Key details: Counsel and staff told the board the applicant should file a plan treated like a definitive subdivision application that identifies every waiver requested and that the applicant should submit a full title run (a complete title report), engineered roadway drawings showing load/grade/stormwater management, and place funds in escrow so Graves Engineering (the peer reviewer cited in the packet) can evaluate adequacy. The applicant’s representative agreed to submit those materials together.

At the hearing the abutter identified deed references she says undercut the applicant’s claim to shared use of the private way and asked the board to deny the plan; the applicant and his wife said they have attempted due diligence with the board of health and will provide engineering plans and, where permitted, additional evidence (for example, camera inspection of a septic system with the abutter’s consent) to resolve location and impact questions.

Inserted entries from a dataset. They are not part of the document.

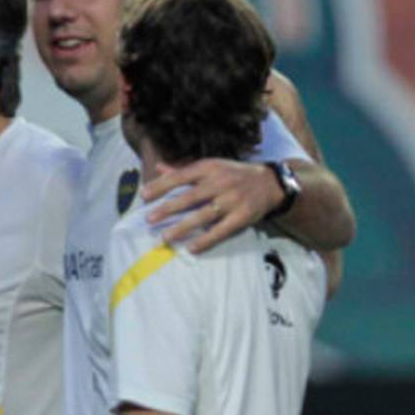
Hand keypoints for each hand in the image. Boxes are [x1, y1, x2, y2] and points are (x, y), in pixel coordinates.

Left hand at [140, 159, 282, 253]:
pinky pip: (222, 230)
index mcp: (210, 168)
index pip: (181, 176)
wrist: (270, 183)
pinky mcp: (243, 216)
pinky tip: (192, 247)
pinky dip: (206, 240)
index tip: (144, 196)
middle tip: (149, 219)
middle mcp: (221, 182)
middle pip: (190, 196)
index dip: (161, 186)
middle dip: (168, 208)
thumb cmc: (234, 175)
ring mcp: (232, 200)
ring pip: (204, 215)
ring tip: (165, 237)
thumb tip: (158, 169)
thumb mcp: (212, 167)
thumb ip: (185, 171)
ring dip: (183, 227)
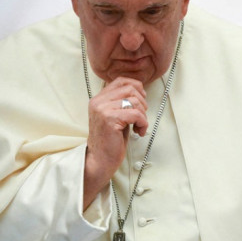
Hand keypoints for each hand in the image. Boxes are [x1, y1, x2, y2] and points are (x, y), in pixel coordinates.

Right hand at [82, 77, 147, 207]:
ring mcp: (103, 109)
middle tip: (140, 117)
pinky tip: (139, 132)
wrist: (99, 160)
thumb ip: (121, 102)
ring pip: (135, 101)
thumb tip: (140, 90)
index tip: (141, 101)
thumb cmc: (110, 140)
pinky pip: (136, 114)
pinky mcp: (110, 119)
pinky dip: (143, 123)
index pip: (121, 80)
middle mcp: (98, 101)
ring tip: (139, 126)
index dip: (136, 87)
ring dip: (143, 115)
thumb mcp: (115, 116)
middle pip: (130, 88)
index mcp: (98, 99)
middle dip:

The board recorded a motion to continue the public hearing to March 18, 2026, and voted in favor. Next steps set by the board: the applicant is to submit (1) a full title run, (2) an engineered road‑improvement plan addressing emergency‑vehicle loading and drainage, (3) a waiver list with explicit justification for each requested waiver, and (4) escrowed funds for peer review. The board noted any private‑title disputes or claims of easement abandonment would be matters for title counsel or the courts, and not a substitute for the technical and plan review the board requires.

The hearing record includes peer‑review comments from Graves Engineering and written material from the abutter; the board said it will not ask the town to perform a title search but will accept applicant‑provided title documentation for verification before making a decision.

The public hearing will reconvene on March 18, 2026, unless parties file new materials that change that schedule.